The laser structuring of electrodes has been proposed as one of the ways to overcome the structure issue of LIBs. In this paper, grooves are produced on LiFePO₄ cathodes by a nanosecond laser. The effect of fluence and the number of passes on the morphology of the grooves is investigated. In addition, the three ablation phenomena, partial ablation, full ablation, and excessive ablation, are identified together with the input laser parameters. To evaluate process efficiency, the AMR and MRR are analyzed. This study is summarized as follows:

• The groove in electrodes is formed widely and deeply as the fluence and the number of passes increase. The maximum aspect ratio of 1.58 is achieved at three passes and a fluence of 0.86 $\mathrm{J}/{\mathrm{cm}}^2$, increasing the surface area by approximately 10% more than that of unstructured electrodes.

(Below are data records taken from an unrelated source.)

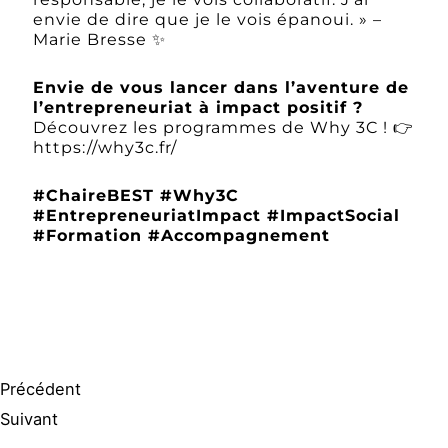
envie de dire que je le vois épanoui. » –
Marie Bresse ✨
Envie de vous lancer dans l’aventure de
l’entrepreneuriat à impact positif ?
Découvrez les programmes de Why 3C ! 👉
https://why3c.fr/
#ChaireBEST #Why3C
#EntrepreneuriatImpact #ImpactSocial
#Formation #Accompagnement
Précédent
Suivant
Précédent
Suivant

• When increasing the number of passes with a relatively low fluence of 0.86$\mathrm{J}/{\mathrm{cm}}^2$, it is easy to form a groove with a high aspect ratio. On the other hand, as multi-pass with a relatively high fluence of 5.38 $\mathrm{J}/{\mathrm{cm}}^2$ is applied, a groove with a lower aspect ratio is formed and the current collector is damaged.
• The ranges of the aluminum content which are detected in partial ablation, full ablation, and excessive ablation are from 2.75% to 4.95%, from 13.55% to 63.59%, and 77.04% and more, respectively. As the laser scan increases, excessive ablation occurs with relatively low fluence.
• The higher fluence and multi-pass lead to more reduced active material during laser structuring. The MRR is significantly different according to the combination of fluence and the number of passes. Considering both the AMR and MRR at the same time, low fluence and multi-pass in the laser structuring of electrodes are assumed to be effective.

Consequently, it is assumed that applying multi-pass in low fluence will be advantageous to achieve a high aspect ratio, a relatively low amount of material removal, and high processing efficiency. As the future works of this study, battery performance tests on rate capability will be conducted.